Electrowinning to separate metals

In most cases it’s difficult to electrodeposit alloys; metals tend to get separated from each other by the process. Sometimes this is because of differing solubilities; lead sulfates, for example, are insoluble, so lead won’t electrodeposit from a sulfate bath. (Chromium has both soluble and insoluble sulfates, and of course barium and calcium have insoluble sulfates, but they’re too reactive to electrodeposit from water.) But that’s not unique to electrochemistry; that’s just regular heap-leach mining chemistry.

The much more interesting fact is that by setting the voltage low enough, you can generally electrodeposit just a single metal from an electrolyte containing different kinds of cations, because no two metals have exactly the same electrode potential. This is potentially very interesting: it’s a high-throughput, high-efficiency, small, low-temperature way to separate many different ionic species. It won’t work for every case, because of considerations like those mentioned above for iron. But it will work in many cases.

By the same token, it’s often possible to dissolve just one metal out of an alloy anode by setting the voltage at the right level.

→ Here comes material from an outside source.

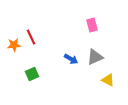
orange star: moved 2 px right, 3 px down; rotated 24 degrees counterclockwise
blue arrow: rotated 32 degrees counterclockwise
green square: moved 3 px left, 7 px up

Single displacement and the Tree of Saturn

In general if a metal can be electrowon it can also be precipitated by a single displacement reaction from a more reactive metal. Standard electrode potentials include:

solutesmetalE°/Velectrons
Li+ + e- Li(s) -3.0401 1
Na+ + e- Na(s) -2.71 2
Mg2+ + 2e- Mg(s) -2.372 2
Al3+ + 3e- Al(s) -1.662 3
Ti2+ + 2e- Ti(s) -1.63 2
Zr4+ + 4e- Zr(s) -1.45 4
V2+ + 2e- V(s) -1.13 2
2H2O + 2e- H2(g) + 2OH- -0.8277 2
Zn2+ + 2 e Zn(s) -0.7618 2
Ta3+ + 3 e Ta(s) -0.6 3
Fe2+ + 2 e Fe(s) -0.44 2
Co2+ + 2 e Co(s) -0.28 2
Ni2+ + 2 e Ni(s) -0.25 2
Sn2+ + 2 e Sn(s) -0.13 2
Pb2+ + 2 e Pb(s) -0.126 2
2H+ + 2 e H2(g) 0 2
Cu2+ + 2 e Cu+ +0.159 1
Cu2+ + 2 e Cu(s) +0.337 2
O2(g) + 2H2O + 4e- 4OH- +0.401 4
Cu+ +  e Cu(s) +0.52 1
Ag+ +  e Ag(s) +0.7996 1
Au3+ + 3 e Au(s) +1.52 3

So, if you have some divalent lead salt such as lead acetate in water, and you put a less noble metal into the water, such as aluminum, titanium, zirconium, vanadium, zinc, tantalum, iron, cobalt, nickel, or even tin, you should expect the lead to precipitate, dissolving the other metal into the water; this is the famed Tree of Saturn of the alchemists, and when instead done with a soluble salt of silver, it is the Tree of Diana. The same thing explains the immersion plating of silver ions onto copper with brief immersion at 50° to 60°, immersion plating of gold onto copper at 80° to 90°, immersion plating of gold onto nickel, and so on.

As I understand it, the difficulty in electrowinning aluminum, magnesium, and the titanium-group metals is precisely that they have a more negative electrode potential than hydrogen, so they form an “immersion plating” of hydrogen, consuming the water and the metal. Normally they are protected from this reaction by an impermeable oxide layer, so they don’t dissolve spontaneously in water the way lithium and sodium do.

So, in theory, you ought to be able to precipitate out any of the nobler metals from solution by starting with a hunk of zinc.